* **Problem to solve**
Repeat the data below exactly, dropping any pictures it holds.
____ Data for processing
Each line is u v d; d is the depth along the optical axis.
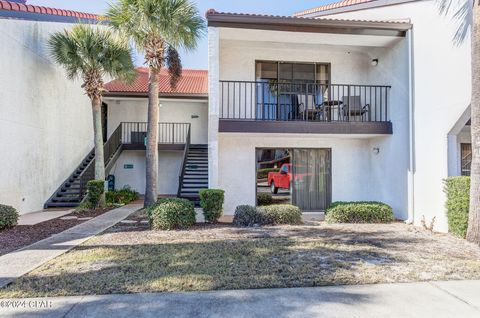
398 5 9.43
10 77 9.93
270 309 3.63
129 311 3.56
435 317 3.49
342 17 10.70
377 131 10.06
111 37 11.39
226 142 10.74
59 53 11.12
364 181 11.36
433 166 8.31
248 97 10.99
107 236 7.07
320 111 10.95
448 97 7.83
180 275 4.61
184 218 7.96
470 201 6.69
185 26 9.78
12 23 10.05
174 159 16.92
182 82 17.86
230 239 6.75
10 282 4.35
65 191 12.97
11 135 9.97
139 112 16.94
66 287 4.17
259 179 10.87
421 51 8.77
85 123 15.23
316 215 10.41
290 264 5.12
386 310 3.62
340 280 4.48
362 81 11.48
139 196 15.99
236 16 8.93
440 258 5.51
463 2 7.37
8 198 9.78
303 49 11.07
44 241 6.64
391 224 8.72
________
* **Answer area**
Each line is u v d; d is the depth along the optical axis.
398 5 9.43
10 77 9.93
270 309 3.63
129 311 3.56
435 317 3.49
342 17 10.70
377 131 10.06
111 37 11.39
226 142 10.74
59 53 11.12
364 181 11.36
433 166 8.31
248 97 10.99
107 236 7.07
320 111 10.95
448 97 7.83
180 275 4.61
184 218 7.96
470 201 6.69
185 26 9.78
12 23 10.05
174 159 16.92
182 82 17.86
230 239 6.75
10 282 4.35
65 191 12.97
11 135 9.97
139 112 16.94
66 287 4.17
259 179 10.87
421 51 8.77
85 123 15.23
316 215 10.41
290 264 5.12
386 310 3.62
340 280 4.48
362 81 11.48
139 196 15.99
236 16 8.93
440 258 5.51
463 2 7.37
8 198 9.78
303 49 11.07
44 241 6.64
391 224 8.72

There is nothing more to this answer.